▶ [TASK BRIEF]: Output each record exactly, excluding pictures.

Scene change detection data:
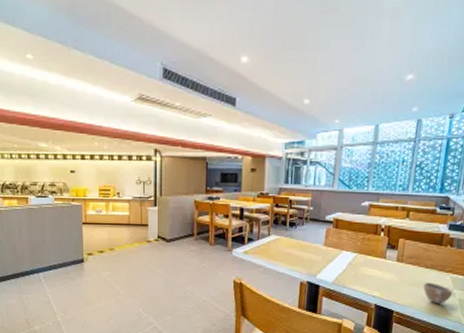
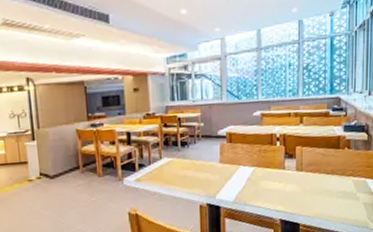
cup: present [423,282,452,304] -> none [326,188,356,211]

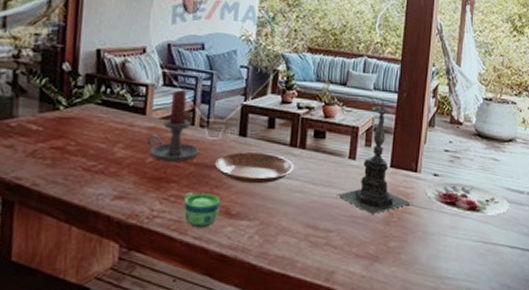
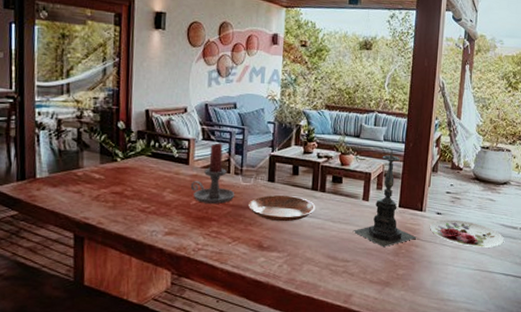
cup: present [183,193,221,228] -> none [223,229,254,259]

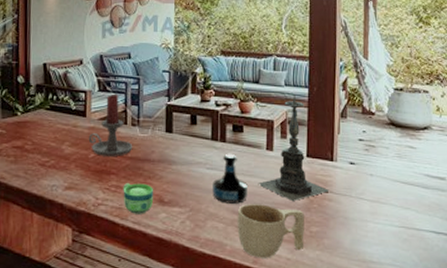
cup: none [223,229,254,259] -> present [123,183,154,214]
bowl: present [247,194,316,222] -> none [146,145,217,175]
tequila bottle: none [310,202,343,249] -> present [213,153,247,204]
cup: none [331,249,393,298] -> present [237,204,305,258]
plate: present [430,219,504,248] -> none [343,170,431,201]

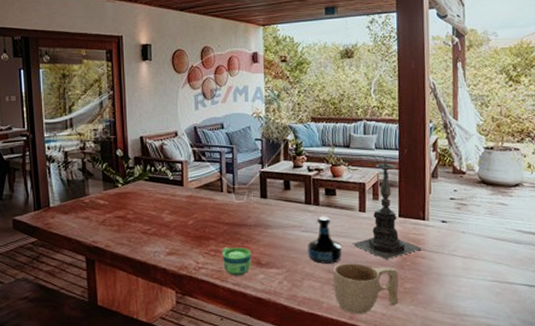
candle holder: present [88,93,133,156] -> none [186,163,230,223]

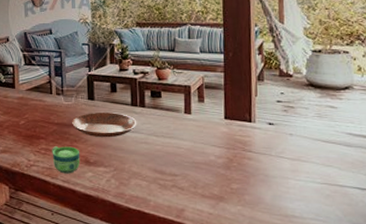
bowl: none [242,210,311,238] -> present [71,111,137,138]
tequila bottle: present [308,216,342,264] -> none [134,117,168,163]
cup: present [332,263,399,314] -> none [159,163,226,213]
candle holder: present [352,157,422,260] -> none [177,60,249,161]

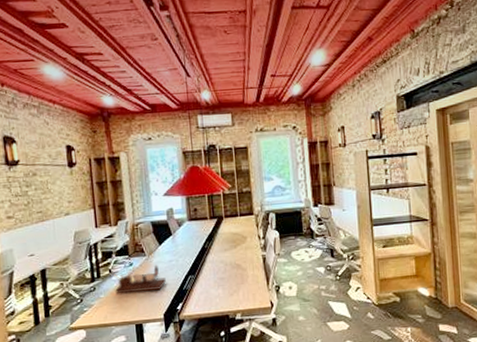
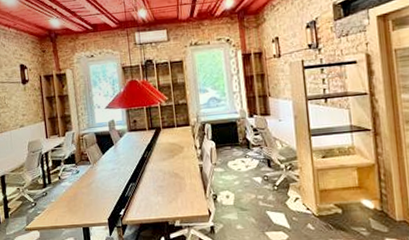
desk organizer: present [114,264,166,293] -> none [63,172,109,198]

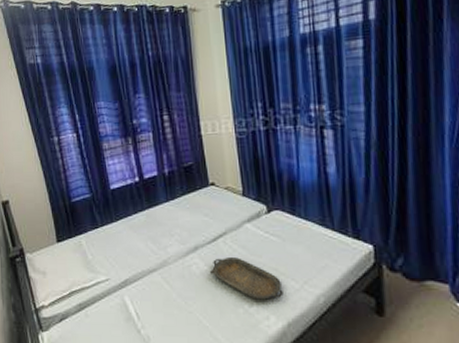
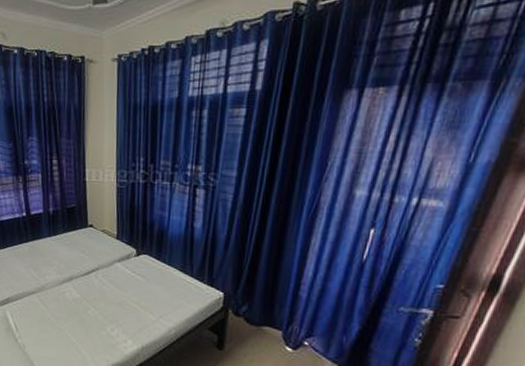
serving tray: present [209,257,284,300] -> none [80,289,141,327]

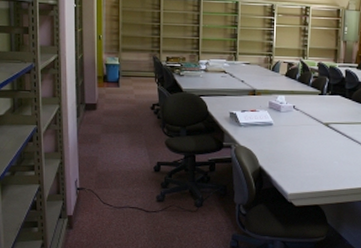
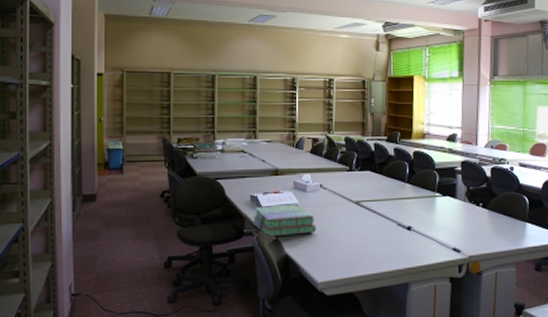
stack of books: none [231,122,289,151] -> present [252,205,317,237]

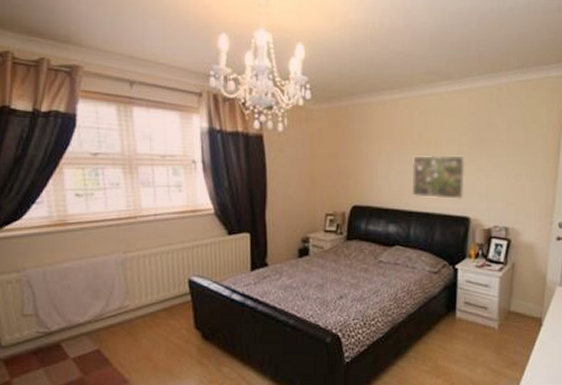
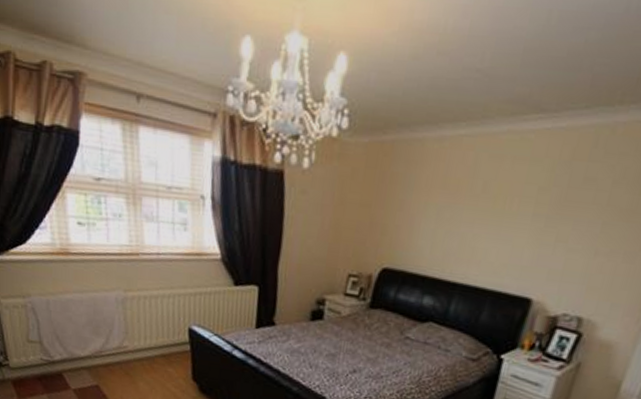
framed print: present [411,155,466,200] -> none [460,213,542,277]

▶ [ANSWER SPACE]:
cup: present [423,282,452,304] -> none [326,188,356,211]

cup: present [183,193,221,228] -> none [223,229,254,259]

cup: none [223,229,254,259] -> present [123,183,154,214]
bowl: present [247,194,316,222] -> none [146,145,217,175]
tequila bottle: none [310,202,343,249] -> present [213,153,247,204]
cup: none [331,249,393,298] -> present [237,204,305,258]
plate: present [430,219,504,248] -> none [343,170,431,201]

candle holder: present [88,93,133,156] -> none [186,163,230,223]

bowl: none [242,210,311,238] -> present [71,111,137,138]
tequila bottle: present [308,216,342,264] -> none [134,117,168,163]
cup: present [332,263,399,314] -> none [159,163,226,213]
candle holder: present [352,157,422,260] -> none [177,60,249,161]

desk organizer: present [114,264,166,293] -> none [63,172,109,198]

serving tray: present [209,257,284,300] -> none [80,289,141,327]

stack of books: none [231,122,289,151] -> present [252,205,317,237]

framed print: present [411,155,466,200] -> none [460,213,542,277]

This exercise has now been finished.